**Source excerpt:**
## start

Q: What are the equations of electromagnetism? What all do they describe to us?

Physicist: Electromagnetism and all the involved math are surprisingly visual sciences.  Understanding Maxwell’s equations (the equations of electromagnetism) involves pictures aplenty.

\begin{array}{ll} i)&\nabla \cdot \vec{E} = \frac {\rho} {\varepsilon_0} \\ ii)&\nabla \cdot \vec{B} = 0 \\ iii)&\nabla \times \vec{B} = \mu_0\vec{J} + \mu_0 \varepsilon_0 \frac{\partial \vec{E}} {\partial t}\\ iv)&\nabla \times \vec{E} = -\frac{\partial \vec{B}} {\partial t} \end{array}

In these equations \mu_0 and \varepsilon_0 are physical constants that dictate how strong the electric and magnetic forces are, but when doing calculations (or really whenever) it’s a pain to keep track of them.  So, from now on, I’ll ignore them:

\begin{array}{ll} i)&\nabla \cdot \vec{E} = \rho\\ ii)&\nabla \cdot \vec{B} = 0 \\ iii)&\nabla \times \vec{B} = \vec{J} + \frac{\partial \vec{E}} {\partial t}\\ iv)&\nabla \times \vec{E} = -\frac{\partial \vec{B}} {\partial t} \end{array}

Where:

\begin{array}{ll}\vec{E} & \textrm{Is the electric field}\\\vec{B} & \textrm{Is the magnetic field}\\\vec{J} & \textrm{Is the electrical current}\\\rho & \textrm{Is the density of electric charge}\end{array}

The electric and magnetic fields, “\vec{E}” and “\vec{B}“, are like wind or flowing water; at every location they point in some direction, with some strength.

By the way, you’d expect “M” to be used for the magnetic field, but it’s already used for mass, so some genius decided “B” was a good letter for magnets.  There are two strange symbols (operations) in these equations: “\nabla \cdot” and “\nabla \times“.  The first is called the “divergence”, and the second is called “curl”.  Here’s what they mean.

Divergence (\nabla \cdot) is a measure of how much a field comes together or flies apart.  In what follows “\vec{W}” is the flow of water or wind.

## end

**Data extract:**

## start

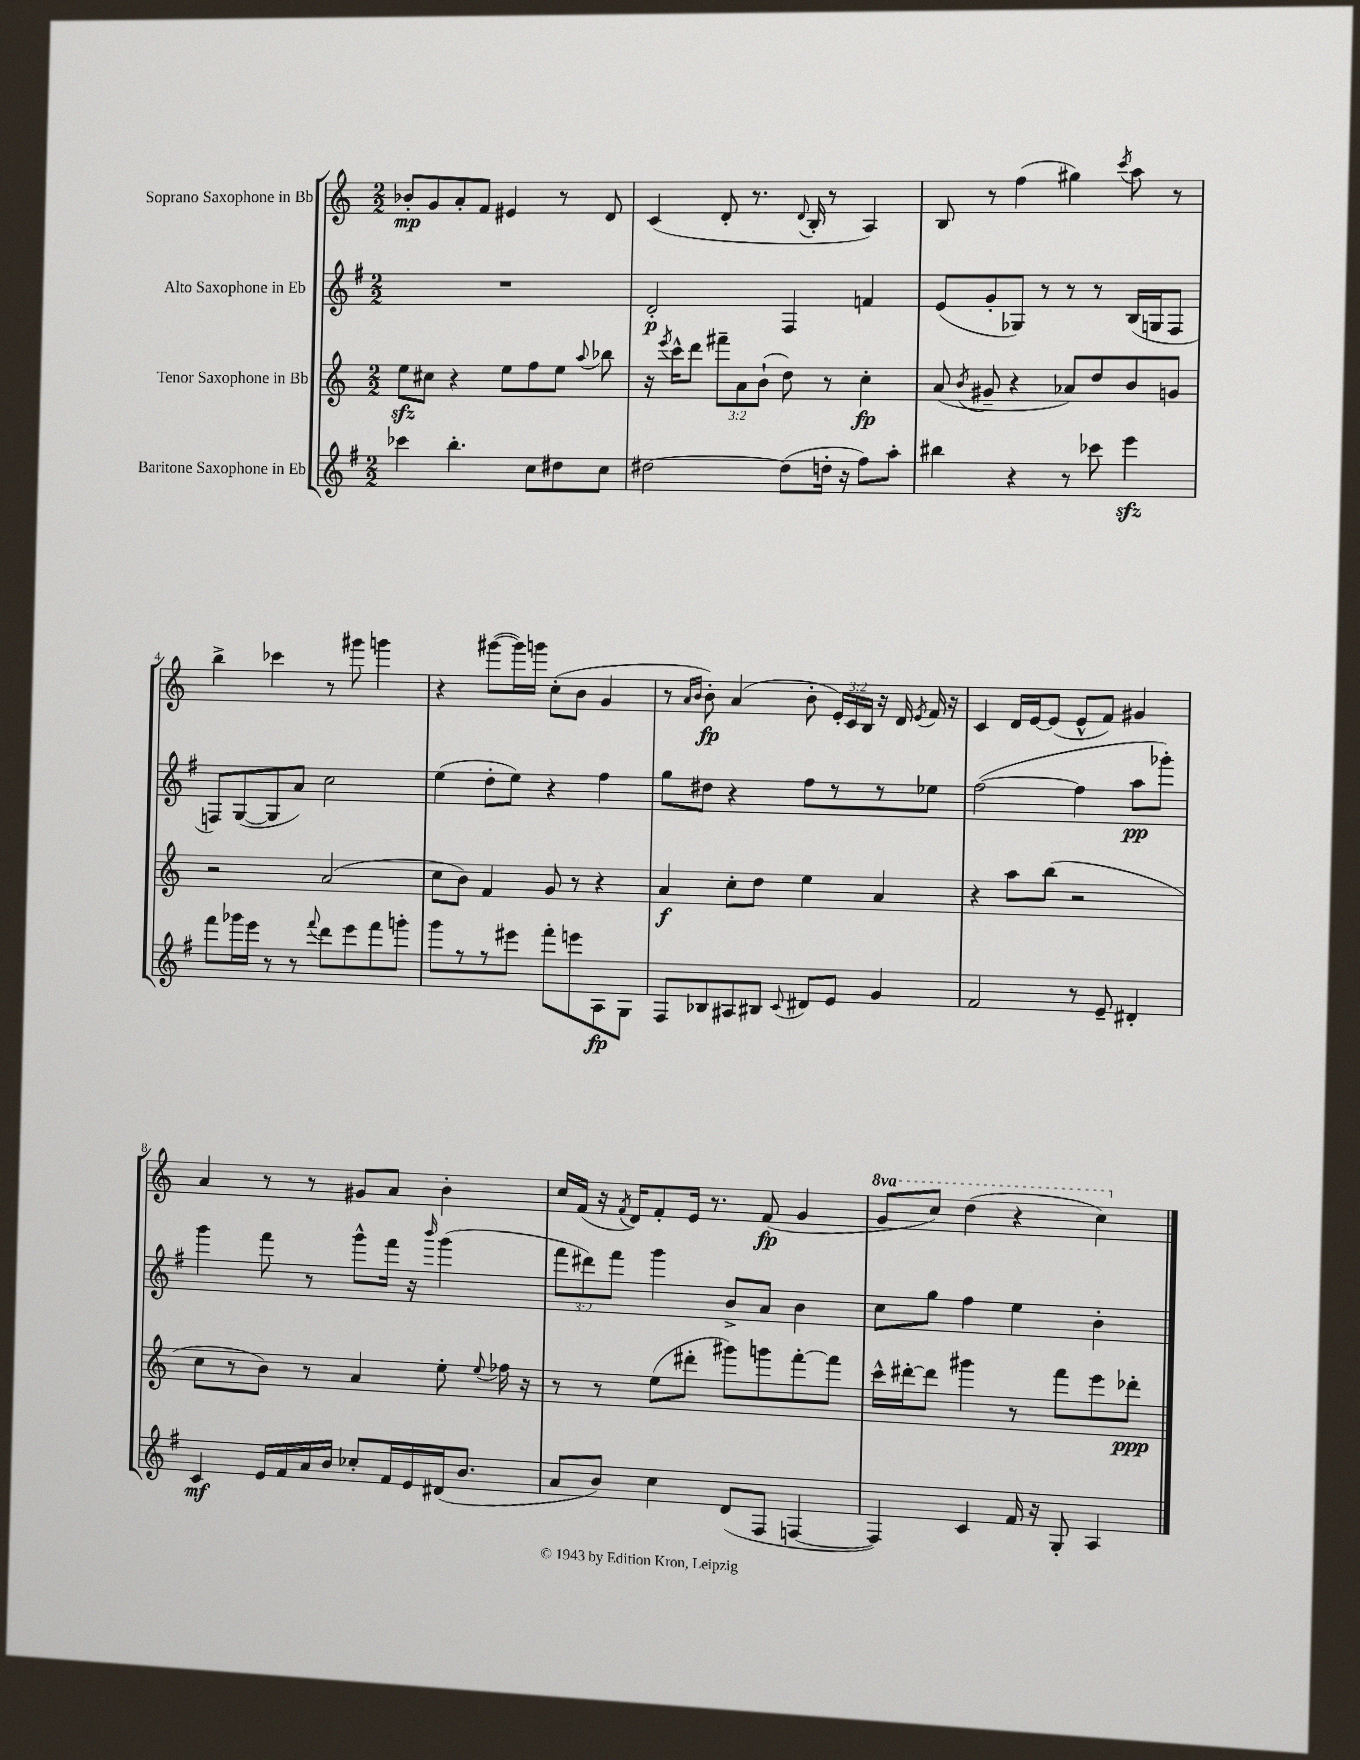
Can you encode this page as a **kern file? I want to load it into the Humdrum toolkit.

## end

**Exercises to complete:**
- A) Transcribe the part of the Maxwell's equations explanation from "Physicist: Electromagnetism and" to "involves pictures aplenty.".
- B) List each symbol that the Maxwell's equations explanation defines after the word "Where:", and give what each one is.

**Answers given:**
- A)
Physicist: Electromagnetism and all the involved math are surprisingly visual sciences.  Understanding Maxwell’s equations (the equations of electromagnetism) involves pictures aplenty.

- B)
- E: the electric field
- B: the magnetic field
- J: the electrical current
- ρ: the density of electric charge